Among the observations CUPE Ontario made regarding the fall economic statement:
- Ontario spends the least on program spending per capita compared to all other Canadian provinces and, factoring for inflation and population growth, appears to be on course for a 10% decrease in program spending between 2020 and 2024.
- Corporate profits have had two years of record growth: in 2021, corporate profits went up 24.2%; in 2022, they went up 14.8% - yet more evidence of missed opportunities to raise taxes on corporate profiteering.
- The Financial Accountability Office (FAO) is at odds with the government regarding the budget: the FAO calculates that the government’s budget has a $100 million surplus; by comparison, today’s fall economic statement claims the budget has a $12.9 billion deficit.

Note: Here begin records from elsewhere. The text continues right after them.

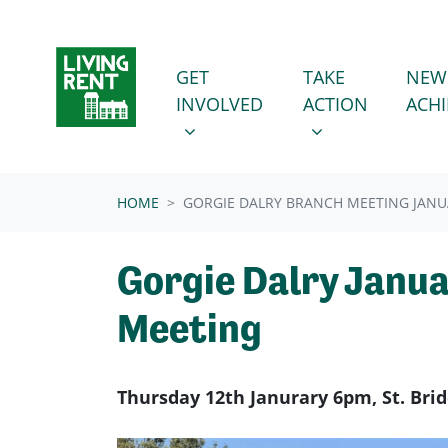
Skip navigation
GET INVOLVED
TAKE ACTION
SHOW SUBMENU FOR
SHOW SUBMENU
GET
TAKE
NEW
INVOLVED
ACTION
ACH
HOME
GORGIE DALRY BRANCH MEETING JANU
Gorgie Dalry Janu
Meeting
Thursday 12th Janurary 6pm, St. Bri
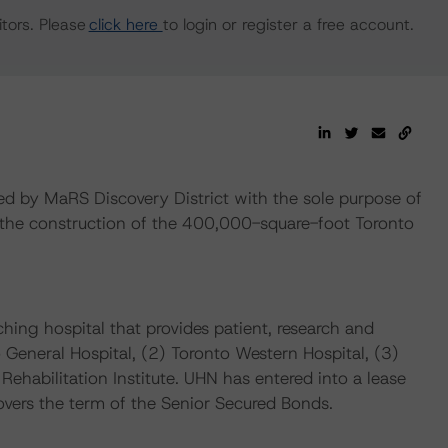
tors. Please
click here
to login or register a free account.
 by MaRS Discovery District with the sole purpose of
d the construction of the 400,000-square-foot Toronto
hing hospital that provides patient, research and
o General Hospital, (2) Toronto Western Hospital, (3)
ehabilitation Institute. UHN has entered into a lease
overs the term of the Senior Secured Bonds.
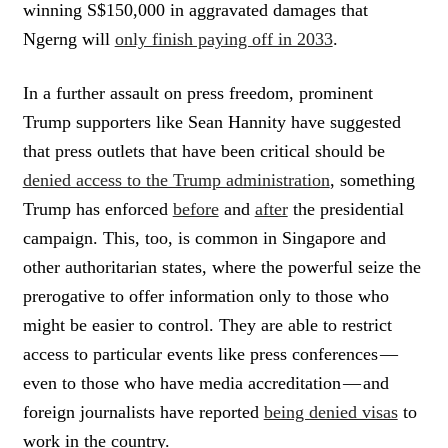
winning S$150,000 in aggravated damages that
Ngerng will
only finish paying off in 2033
.
In a further assault on press freedom, prominent
Trump supporters like Sean Hannity have suggested
that press outlets that have been critical should be
denied access to the Trump administration
, something
Trump has enforced
before
and
after
the presidential
campaign. This, too, is common in Singapore and
other authoritarian states, where the powerful seize the
prerogative to offer information only to those who
might be easier to control. They are able to restrict
access to particular events like press conferences —
even to those who have media accreditation — and
foreign journalists have reported
being denied visas
to
work in the country.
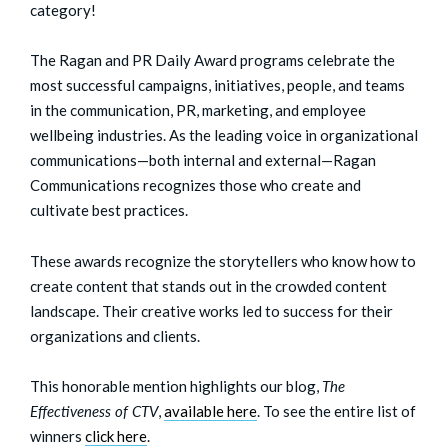
category!
The Ragan and PR Daily Award programs celebrate the
most successful campaigns, initiatives, people, and teams
in the communication, PR, marketing, and employee
wellbeing industries. As the leading voice in organizational
communications—both internal and external—Ragan
Communications recognizes those who create and
cultivate best practices.
These awards recognize the storytellers who know how to
create content that stands out in the crowded content
landscape. Their creative works led to success for their
organizations and clients.
This honorable mention highlights our blog,
The
Effectiveness of CTV
,
available here
.
To see the entire list of
winners
click here
.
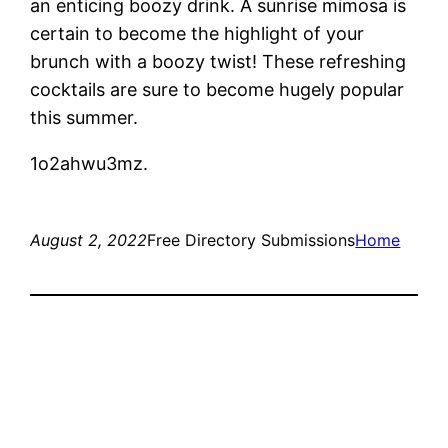
an enticing boozy drink. A sunrise mimosa is
certain to become the highlight of your
brunch with a boozy twist! These refreshing
cocktails are sure to become hugely popular
this summer.
1o2ahwu3mz.
August 2, 2022
Free Directory Submissions
Home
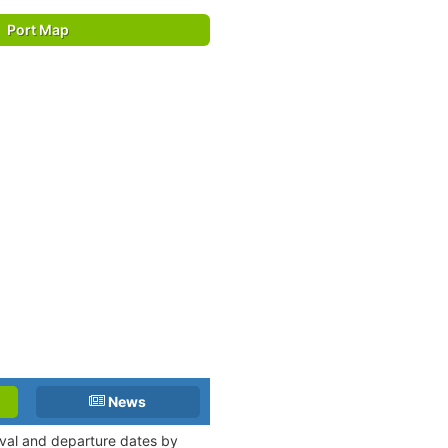
Port Map
News
rival and departure dates by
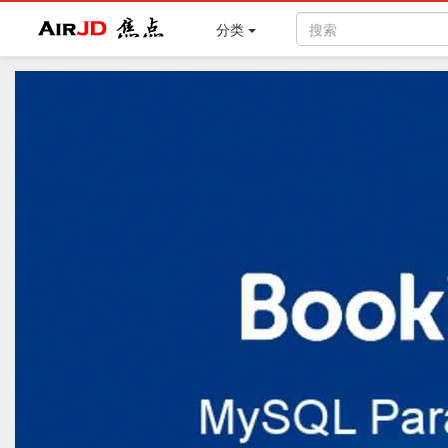
Air
焦点
分类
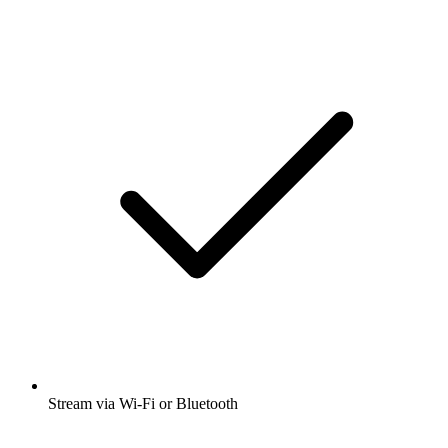
Stream via Wi-Fi or Bluetooth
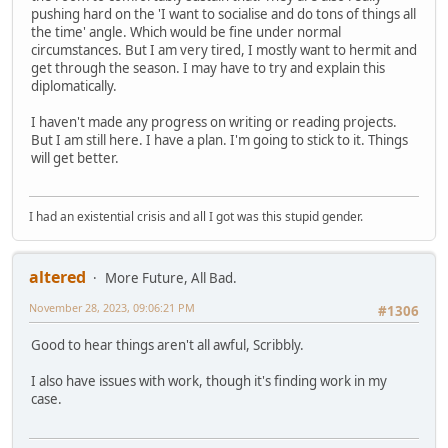
pushing hard on the 'I want to socialise and do tons of things all
the time' angle. Which would be fine under normal
circumstances. But I am very tired, I mostly want to hermit and
get through the season. I may have to try and explain this
diplomatically.
I haven't made any progress on writing or reading projects.
But I am still here. I have a plan. I'm going to stick to it. Things
will get better.
I had an existential crisis and all I got was this stupid gender.
altered
More Future, All Bad.
November 28, 2023, 09:06:21 PM
#1306
Good to hear things aren't all awful, Scribbly.
I also have issues with work, though it's finding work in my
case.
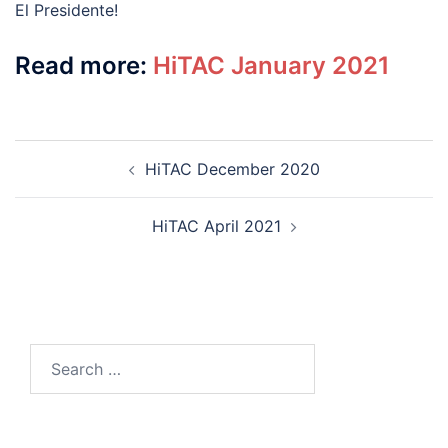
El Presidente!
Read more:
HiTAC January 2021
Post
HiTAC December 2020
navigation
HiTAC April 2021
Search
for:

Hahn pointed out that the lack of investment in public education – highlighted so clearly by CUPE Ontario education workers – along with unprecedented staff shortages and employee burnout in health care, lack of funding for universities, social supports and affordable housing, and the nationwide reaction to the anti-worker Bill 28, must serve as a warning to Ford that he can’t continue his version of business as usual.
“Decades of underfunding and underinvestment in Ontario’s public services are causing real hardship in our communities across the province. Refusing to listen to workers and refusing to invest in public education were the root causes of historic actions taken by CUPE education workers, and these issues remain unresolved. Everyday we see more evidence of the crisis unfolding in our public health care system, while the Ford Conservatives sit by and do nothing to help. And these two important sectors represent just two of the many parts of our public services that have been systematically starved,” Hahn said, also noting that “recklessly forging ahead with discredited economic dogma hurts Ontarians and is completely out of touch with what people need and deserve.”
Yolanda McClean, Secretary-Treasurer, CUPE Ontario, rejected the claim that decent wages and fair pay increases for workers would result in a wage-price spiral that would drive inflation higher.
“Inflation is the result of a broad range of factors, including disruption of supply chains, corporate profiteering, and corporate tax avoidance. Higher workers’ wages simply are not one of the causes. But if the government really is worried about inflation, it should then tax corporate profits, which are historically high and which would provide revenue to invest in public services that benefit everyone.
Hahn concluded: “The government’s own numbers show that Ontario’s economic outlook is healthier and its budgets have ever-larger surpluses. Premier Ford must use that money to invest in public services to help people, to help workers, to help our communities.”